How to decide on the life of my son, who was already kicking in the belly? How to go ahead and leave the decision in the hands of an ethical committee that I do not know at all? We walked scared through a black and uncertain tunnel without glimpsing the exit. We only had a couple of days to make the decision: to continue, or not.
The family tucked us in as best they could. My husband and I, connected only by telephone waves, ended up verbalizing the words that refused to come out, that clogged the throat, accepting a decision that hurt to the guts. If we are doing the right thing, why does it hurt so much?
I went back to the hospital. Twenty-four hours in advance I had to take a pill that would trigger the outcome. I reached out my arm to grasp, trembling, a glass of water that the nurse offered me, when, suddenly, a lump rose in my throat and I burst into a violent, uncontrolled cry. The nurse looked at me uncomfortably. But you didn’t want to do this?
And the day arrived. Many people call it intervention, but it is childbirth. I no longer knew how to get on that gurney, and the sheets seemed to stick to my body with sweat. Beside me, my mother implored me with her eyes to be patient, to calm me down, but the contractions were tightening and I had no humor left to bear them. Come on, push, squeeze hard that is coming.
Finally, the meeting. My child came out of my womb, from the shelter that had taken him in and had kept us together for months. So small. So still. My legs were shaking from the effort. The midwives and nurses were busy tidying up the room around me, cleaning up the memories of that failed delivery. “Do you want to pick him up?” I let the sad weight of my body fall on an orange chair, to where they brought me my son wrapped in a white towel. I was alone with him in the room. He was my son. He did not live, but he was my son and I loved him more than anything. The only time I could hold him, cradle him in my lap. Cruelty of life, it was also our farewell.
Coming back to life was not easy. Receiving my husband at the airport and feeling suffocated as our son’s arms surrounded me after the race from the arrivals area was the only thing that brought me back to reality. Later they were arriving small unavoidable walls that there was no choice but to climb. The glances towards the gut, more or less flat; back to work. What do I explain? Why do I refuse to tell you the truth?
The days, the afternoons, the nights with the thought trapped in that hospital. One day, with my feet buried in the sand on the beach and my eyes lost in the little mirrors that the sun cast on the sea, I took a notebook out of my backpack and began to write. It was an impulse, a necessity. The writing lasted for months, and it helped me to close the wound, to reconcile myself with my feelings, to illuminate the story of my warrior.

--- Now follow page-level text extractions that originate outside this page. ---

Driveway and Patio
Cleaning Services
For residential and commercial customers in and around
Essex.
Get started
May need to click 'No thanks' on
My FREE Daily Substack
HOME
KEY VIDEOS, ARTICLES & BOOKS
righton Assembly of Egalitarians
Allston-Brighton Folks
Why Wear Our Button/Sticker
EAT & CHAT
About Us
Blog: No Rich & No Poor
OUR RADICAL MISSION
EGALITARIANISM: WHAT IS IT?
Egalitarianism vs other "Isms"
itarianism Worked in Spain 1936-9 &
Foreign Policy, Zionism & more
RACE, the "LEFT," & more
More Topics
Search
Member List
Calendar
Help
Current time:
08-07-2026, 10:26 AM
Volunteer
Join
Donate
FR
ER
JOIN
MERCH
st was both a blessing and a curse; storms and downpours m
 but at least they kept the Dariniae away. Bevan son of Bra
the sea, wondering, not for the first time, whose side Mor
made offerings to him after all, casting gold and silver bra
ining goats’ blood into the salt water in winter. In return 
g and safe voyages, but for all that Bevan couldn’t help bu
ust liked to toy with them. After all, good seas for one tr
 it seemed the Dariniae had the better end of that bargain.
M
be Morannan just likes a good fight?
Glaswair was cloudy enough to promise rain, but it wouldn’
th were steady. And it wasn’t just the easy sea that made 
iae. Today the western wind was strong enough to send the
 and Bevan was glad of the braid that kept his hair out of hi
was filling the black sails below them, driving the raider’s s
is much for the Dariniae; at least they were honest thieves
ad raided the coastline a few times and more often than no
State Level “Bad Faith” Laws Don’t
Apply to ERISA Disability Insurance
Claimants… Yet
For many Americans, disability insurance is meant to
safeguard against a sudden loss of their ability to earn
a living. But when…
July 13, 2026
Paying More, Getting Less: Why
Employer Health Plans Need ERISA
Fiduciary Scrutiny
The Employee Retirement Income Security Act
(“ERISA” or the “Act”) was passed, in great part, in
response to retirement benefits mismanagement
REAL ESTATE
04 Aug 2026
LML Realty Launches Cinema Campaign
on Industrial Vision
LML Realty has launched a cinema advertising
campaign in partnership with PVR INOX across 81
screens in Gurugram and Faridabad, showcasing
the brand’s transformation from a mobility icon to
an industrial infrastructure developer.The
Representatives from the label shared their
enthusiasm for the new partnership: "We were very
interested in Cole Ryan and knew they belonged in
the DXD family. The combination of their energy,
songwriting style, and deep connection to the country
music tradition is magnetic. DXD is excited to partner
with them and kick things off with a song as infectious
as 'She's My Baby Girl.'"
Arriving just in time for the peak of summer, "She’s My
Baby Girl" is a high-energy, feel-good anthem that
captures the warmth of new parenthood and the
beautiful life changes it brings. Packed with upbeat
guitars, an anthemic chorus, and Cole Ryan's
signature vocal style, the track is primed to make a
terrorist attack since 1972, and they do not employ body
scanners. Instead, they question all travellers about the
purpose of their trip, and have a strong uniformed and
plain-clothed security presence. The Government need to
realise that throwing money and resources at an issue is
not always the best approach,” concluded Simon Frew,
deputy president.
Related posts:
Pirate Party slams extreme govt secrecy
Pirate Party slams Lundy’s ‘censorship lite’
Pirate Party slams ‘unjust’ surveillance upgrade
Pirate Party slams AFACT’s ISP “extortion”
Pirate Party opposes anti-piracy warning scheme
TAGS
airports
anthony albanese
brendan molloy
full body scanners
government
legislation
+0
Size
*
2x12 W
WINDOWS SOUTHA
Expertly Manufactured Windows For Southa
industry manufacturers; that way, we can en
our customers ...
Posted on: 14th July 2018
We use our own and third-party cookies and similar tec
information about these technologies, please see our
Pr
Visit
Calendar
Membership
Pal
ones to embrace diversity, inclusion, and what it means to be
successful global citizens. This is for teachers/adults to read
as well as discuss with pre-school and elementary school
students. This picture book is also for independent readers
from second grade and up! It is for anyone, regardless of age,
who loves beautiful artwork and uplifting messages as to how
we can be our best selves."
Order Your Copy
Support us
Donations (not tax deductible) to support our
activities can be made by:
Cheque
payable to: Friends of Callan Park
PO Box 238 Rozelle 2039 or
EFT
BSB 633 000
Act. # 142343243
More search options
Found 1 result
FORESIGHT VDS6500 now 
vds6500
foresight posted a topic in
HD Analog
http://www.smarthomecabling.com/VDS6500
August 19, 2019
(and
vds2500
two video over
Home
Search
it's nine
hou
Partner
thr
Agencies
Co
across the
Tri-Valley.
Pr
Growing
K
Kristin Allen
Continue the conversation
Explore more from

Make no mistake. Although painful, this is not a death story. It is a life story, that of my little one, which was short, but it was. It is also the story of thousands of women who go through similar situations every year, and in most cases they walk in silence. Because the grief after abortion is not legitimized in society. You have decided it yourself. “You have done your best.” “Don’t worry, you’ll get pregnant again.” Phrases pronounced with good intention, but that hurt. That’s what it seemed to come down to.
That misunderstanding and silence must end. My grain of sand has been to write a short novel, A warrior’s name, with which I hope you get excited. Because we only understand what we know, and we only really know what shakes us.